A simple implementation that can certainly be improved upon.

function Levenshtein(Word1, Word2: String): integer;
var lev : array of array of integer;
i,j : integer;
begin
// Word1 := LowerCase(Word1);
// Word2 := LowerCase(Word2);

// If the words are identical, do nothing
if Word1 = Word2 then
begin
result := 0;
exit;
end;

SetLength(lev, length(Word1) + 1);
for i := low(lev) to high(lev) do
setLength(lev[i], length(Word2) + 1);

for i := low(lev) to high(lev) do lev[i][0] := i;
for j := low(lev[low(lev)]) to high(lev[low(lev)]) do lev[0][j] := j;

for i := low(lev)+1 to high(lev) do
for j := low(lev[i])+1 to high(lev[i]) do
lev[i][j] := min(min(lev[i-1][j] + 1,lev[i][j-1] + 1)
,lev[i-1][j-1] + ifthen(Word1[i] = Word2[j], 0, 1));

result := lev[length(word1)][length(word2)];
end;


## Eiffel

	distance (a, b: STRING): INTEGER
-- Compute Levenshtein distance between strings a' and b'.
note
synopsis: "[
Example: Calculate distance between "sitting" and "kitten":

k	i	t	t	e	n
0	1	2	3	4	5	6 <-- set top row to [0 .. m]
s	1	1	2	3	4	5	6
i	2	2	1	2	3	4	5
t	3	3	2	1	2	3	4
t	4	4	3	2	1	2	3
i	5	5	4	3	2	2	3
n	6	6	5	4	3	3	2
g	7	7	6	5	4	4	3! <-- Answer
^
|
set first column to [0 .. n]

Compute top row and left-most columns first. Then go cell-by-cell
(e.g. 1 .. n over 1 .. m), row-by-row, column-by-column, computing:

d[i-1, j] + 1		-- a deletion
d[i, j-1] + 1		-- an insertion
d[i-1, j-1] + 1		-- a substitution

Taking the minimum of each and putting it in its proper place in
the d[i, j] array, unless the char's are the same (e.g. a [i - 1] = b [j - 1])

Given entries
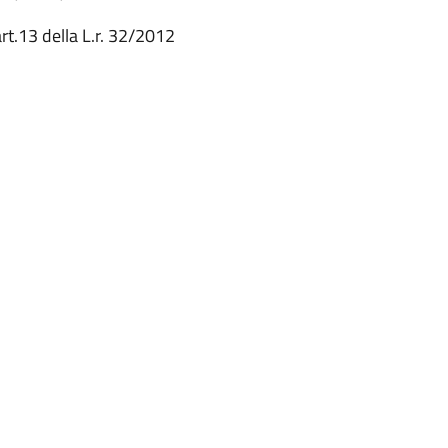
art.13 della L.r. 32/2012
--
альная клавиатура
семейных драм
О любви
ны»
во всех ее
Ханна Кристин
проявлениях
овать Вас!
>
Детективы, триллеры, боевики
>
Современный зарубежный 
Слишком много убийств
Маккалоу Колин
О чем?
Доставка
--
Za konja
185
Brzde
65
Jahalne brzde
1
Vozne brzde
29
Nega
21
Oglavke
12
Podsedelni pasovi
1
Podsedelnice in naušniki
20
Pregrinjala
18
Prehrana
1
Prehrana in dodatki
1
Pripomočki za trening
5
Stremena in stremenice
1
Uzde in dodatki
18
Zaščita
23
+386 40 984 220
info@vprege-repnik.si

Exercises to complete
1. In the Levenshtein distance code excerpt, which two strings does the Eiffel example use to show the calculation?
2. Print everything in the Levenshtein distance code excerpt from "Compute top row" down to "[i - 1] = b [j - 1])".

Responses by item number
1. "sitting" and "kitten"

2.
Compute top row and left-most columns first. Then go cell-by-cell
(e.g. 1 .. n over 1 .. m), row-by-row, column-by-column, computing:

d[i-1, j] + 1		-- a deletion
d[i, j-1] + 1		-- an insertion
d[i-1, j-1] + 1		-- a substitution

Taking the minimum of each and putting it in its proper place in
the d[i, j] array, unless the char's are the same (e.g. a [i - 1] = b [j - 1])